(Entries taken from a collection)
──────
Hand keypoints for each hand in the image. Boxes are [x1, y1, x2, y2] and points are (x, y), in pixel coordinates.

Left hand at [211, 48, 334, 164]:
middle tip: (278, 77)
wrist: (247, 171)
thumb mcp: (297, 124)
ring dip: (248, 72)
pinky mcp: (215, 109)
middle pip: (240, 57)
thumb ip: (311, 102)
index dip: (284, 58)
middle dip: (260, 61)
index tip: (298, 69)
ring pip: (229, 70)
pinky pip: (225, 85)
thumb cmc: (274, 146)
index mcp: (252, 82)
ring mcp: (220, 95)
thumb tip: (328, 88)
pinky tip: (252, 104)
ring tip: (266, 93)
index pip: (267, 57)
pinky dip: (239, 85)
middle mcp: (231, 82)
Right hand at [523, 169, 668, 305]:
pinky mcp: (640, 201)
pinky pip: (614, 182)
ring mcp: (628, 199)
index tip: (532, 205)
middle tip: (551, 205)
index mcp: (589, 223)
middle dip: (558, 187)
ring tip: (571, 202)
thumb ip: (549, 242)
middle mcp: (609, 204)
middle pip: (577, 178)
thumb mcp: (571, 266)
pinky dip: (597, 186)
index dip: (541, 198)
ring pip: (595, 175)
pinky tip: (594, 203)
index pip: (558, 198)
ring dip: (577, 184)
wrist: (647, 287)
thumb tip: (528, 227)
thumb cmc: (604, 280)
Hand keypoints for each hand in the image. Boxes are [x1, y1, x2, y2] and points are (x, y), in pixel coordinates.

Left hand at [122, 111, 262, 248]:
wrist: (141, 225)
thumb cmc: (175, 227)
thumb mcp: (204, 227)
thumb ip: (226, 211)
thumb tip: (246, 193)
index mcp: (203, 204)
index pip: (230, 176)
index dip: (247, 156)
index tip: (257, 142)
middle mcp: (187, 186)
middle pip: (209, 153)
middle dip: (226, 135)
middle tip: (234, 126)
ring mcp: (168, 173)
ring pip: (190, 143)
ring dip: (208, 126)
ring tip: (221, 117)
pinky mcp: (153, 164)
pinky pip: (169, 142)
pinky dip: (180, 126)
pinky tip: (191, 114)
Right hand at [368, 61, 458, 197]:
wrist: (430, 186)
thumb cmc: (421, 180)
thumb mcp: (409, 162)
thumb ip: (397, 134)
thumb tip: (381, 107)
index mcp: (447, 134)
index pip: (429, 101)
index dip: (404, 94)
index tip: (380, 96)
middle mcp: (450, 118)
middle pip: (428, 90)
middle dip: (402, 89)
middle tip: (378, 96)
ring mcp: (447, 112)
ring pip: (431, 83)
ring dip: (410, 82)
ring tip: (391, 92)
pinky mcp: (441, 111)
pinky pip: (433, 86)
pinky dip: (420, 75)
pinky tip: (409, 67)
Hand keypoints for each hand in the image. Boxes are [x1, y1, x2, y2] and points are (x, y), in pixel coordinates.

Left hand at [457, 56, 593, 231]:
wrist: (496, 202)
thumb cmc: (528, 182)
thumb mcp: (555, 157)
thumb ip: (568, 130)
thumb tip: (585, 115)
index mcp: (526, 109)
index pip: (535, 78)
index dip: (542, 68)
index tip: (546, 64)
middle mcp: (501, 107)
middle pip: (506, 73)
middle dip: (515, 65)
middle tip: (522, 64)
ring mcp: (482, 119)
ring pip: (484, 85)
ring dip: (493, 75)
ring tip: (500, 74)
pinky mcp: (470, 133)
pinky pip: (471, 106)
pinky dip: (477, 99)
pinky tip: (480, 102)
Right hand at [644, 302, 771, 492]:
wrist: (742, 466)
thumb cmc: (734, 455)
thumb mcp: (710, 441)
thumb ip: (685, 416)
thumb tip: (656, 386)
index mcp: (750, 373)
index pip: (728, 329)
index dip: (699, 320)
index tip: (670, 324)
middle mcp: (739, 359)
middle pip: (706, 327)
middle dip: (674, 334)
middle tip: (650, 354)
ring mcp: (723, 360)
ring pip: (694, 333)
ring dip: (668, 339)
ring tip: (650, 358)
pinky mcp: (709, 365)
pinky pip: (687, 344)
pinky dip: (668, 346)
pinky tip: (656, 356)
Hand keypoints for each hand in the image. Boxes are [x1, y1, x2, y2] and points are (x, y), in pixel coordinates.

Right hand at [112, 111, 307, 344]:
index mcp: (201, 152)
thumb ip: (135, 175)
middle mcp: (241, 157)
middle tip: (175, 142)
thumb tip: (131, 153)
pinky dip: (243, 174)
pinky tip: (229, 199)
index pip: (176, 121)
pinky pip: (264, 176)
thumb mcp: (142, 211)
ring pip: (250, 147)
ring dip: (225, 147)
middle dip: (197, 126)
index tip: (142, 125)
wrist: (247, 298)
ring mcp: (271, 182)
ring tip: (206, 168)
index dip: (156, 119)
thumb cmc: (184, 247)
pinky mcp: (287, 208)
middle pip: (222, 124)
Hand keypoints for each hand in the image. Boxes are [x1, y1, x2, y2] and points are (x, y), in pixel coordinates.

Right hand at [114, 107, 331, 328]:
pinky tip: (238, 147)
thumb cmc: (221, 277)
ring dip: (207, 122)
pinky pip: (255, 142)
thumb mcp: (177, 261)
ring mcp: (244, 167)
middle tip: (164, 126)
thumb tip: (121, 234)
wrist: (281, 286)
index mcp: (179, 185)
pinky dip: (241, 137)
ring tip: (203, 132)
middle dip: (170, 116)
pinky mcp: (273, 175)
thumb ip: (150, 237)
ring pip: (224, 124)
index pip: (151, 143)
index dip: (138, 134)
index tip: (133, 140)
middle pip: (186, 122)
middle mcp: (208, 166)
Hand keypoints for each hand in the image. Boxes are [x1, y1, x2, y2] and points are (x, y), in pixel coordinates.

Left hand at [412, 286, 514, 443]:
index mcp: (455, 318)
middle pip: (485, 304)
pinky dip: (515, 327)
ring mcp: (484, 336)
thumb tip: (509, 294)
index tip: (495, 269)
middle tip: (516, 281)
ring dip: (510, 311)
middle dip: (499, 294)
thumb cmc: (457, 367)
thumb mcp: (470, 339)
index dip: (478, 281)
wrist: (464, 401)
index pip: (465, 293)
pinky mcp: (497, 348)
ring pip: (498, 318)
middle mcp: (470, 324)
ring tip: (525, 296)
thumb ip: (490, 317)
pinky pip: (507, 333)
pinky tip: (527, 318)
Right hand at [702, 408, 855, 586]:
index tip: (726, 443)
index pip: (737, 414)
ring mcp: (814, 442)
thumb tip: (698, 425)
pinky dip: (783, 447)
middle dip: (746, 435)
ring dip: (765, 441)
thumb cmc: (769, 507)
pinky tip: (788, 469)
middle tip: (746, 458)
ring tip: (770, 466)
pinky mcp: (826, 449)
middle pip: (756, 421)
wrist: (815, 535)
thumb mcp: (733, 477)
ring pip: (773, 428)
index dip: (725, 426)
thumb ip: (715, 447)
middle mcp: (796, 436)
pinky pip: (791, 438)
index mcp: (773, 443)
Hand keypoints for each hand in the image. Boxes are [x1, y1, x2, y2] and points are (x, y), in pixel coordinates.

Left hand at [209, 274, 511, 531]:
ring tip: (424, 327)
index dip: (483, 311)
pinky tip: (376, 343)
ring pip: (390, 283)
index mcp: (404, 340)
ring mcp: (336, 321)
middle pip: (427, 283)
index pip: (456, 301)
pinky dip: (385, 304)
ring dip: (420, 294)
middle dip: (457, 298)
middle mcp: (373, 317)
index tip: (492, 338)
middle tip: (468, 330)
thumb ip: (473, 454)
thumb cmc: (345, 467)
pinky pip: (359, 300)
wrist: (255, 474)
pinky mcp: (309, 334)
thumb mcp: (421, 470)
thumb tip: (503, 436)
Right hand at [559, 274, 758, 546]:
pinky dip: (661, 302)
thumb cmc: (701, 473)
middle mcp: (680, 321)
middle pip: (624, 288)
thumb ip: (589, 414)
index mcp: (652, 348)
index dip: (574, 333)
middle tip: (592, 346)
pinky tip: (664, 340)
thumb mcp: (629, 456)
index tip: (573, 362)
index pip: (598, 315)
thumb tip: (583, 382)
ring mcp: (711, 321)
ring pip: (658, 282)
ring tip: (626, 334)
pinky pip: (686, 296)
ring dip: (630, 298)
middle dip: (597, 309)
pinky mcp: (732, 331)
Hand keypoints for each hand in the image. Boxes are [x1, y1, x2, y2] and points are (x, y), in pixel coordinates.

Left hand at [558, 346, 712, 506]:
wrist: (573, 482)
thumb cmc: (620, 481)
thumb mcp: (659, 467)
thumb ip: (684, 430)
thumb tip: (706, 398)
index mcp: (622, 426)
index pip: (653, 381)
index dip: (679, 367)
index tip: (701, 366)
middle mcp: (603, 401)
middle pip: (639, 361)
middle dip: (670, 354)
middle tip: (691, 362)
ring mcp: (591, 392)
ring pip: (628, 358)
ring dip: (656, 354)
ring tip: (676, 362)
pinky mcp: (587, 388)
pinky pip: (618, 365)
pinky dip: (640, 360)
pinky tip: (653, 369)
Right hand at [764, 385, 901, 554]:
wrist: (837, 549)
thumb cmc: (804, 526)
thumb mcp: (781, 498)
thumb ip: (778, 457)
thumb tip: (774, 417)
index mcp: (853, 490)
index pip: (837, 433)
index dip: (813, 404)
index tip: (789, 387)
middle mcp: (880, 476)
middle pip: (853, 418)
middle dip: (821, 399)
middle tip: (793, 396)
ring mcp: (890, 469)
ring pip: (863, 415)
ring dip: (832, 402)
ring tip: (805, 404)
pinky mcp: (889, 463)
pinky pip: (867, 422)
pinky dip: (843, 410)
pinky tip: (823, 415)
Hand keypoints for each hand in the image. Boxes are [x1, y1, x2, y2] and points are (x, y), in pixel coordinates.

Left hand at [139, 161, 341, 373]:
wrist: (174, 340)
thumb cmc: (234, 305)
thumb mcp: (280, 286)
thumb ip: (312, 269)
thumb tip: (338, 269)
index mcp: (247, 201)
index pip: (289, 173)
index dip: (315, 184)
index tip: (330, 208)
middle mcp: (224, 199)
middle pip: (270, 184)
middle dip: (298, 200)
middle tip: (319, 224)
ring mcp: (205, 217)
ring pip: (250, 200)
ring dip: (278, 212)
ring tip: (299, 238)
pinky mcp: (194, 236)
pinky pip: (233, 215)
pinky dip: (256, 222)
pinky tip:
──────
**ACTIVITY**
Would you print exactly, and only, the lines of the data above from the line with "pinky pip: (255, 142)" through the line with "index mcp: (773, 443)", inclusive?

**REPLY TO THE TASK**
pinky pip: (255, 142)
thumb mcp: (177, 261)
ring mcp: (244, 167)
middle tip: (164, 126)
thumb tip: (121, 234)
wrist: (281, 286)
index mcp: (179, 185)
pinky dip: (241, 137)
ring tip: (203, 132)
middle dip: (170, 116)
pinky mcp: (273, 175)
thumb ip: (150, 237)
ring pip: (224, 124)
index pip: (151, 143)
index dip: (138, 134)
index tip: (133, 140)
middle pip: (186, 122)
middle mcp: (208, 166)
Hand keypoints for each hand in the image. Boxes are [x1, y1, x2, y2] and points are (x, y), in pixel coordinates.

Left hand at [412, 286, 514, 443]:
index mcp: (455, 318)
middle pip: (485, 304)
pinky dip: (515, 327)
ring mcp: (484, 336)
thumb tip: (509, 294)
index tip: (495, 269)
middle tip: (516, 281)
ring dip: (510, 311)
middle dip: (499, 294)
thumb cmc: (457, 367)
thumb mcp: (470, 339)
index dip: (478, 281)
wrist: (464, 401)
index pip: (465, 293)
pinky mcp: (497, 348)
ring pip: (498, 318)
middle mcp: (470, 324)
ring tip: (525, 296)
thumb ip: (490, 317)
pinky pip: (507, 333)
pinky tip: (527, 318)
Right hand at [702, 408, 855, 586]:
index tip: (726, 443)
index pip: (737, 414)
ring mcp: (814, 442)
thumb tip: (698, 425)
pinky dip: (783, 447)
middle dip: (746, 435)
ring dip: (765, 441)
thumb cmc: (769, 507)
pinky tip: (788, 469)
middle tip: (746, 458)
ring tip: (770, 466)
pinky mcp: (826, 449)
middle pip: (756, 421)
wrist: (815, 535)
thumb mcp: (733, 477)
ring pip: (773, 428)
index dip: (725, 426)
thumb ip: (715, 447)
middle mcp: (796, 436)
pinky pip: (791, 438)
index mcp: (773, 443)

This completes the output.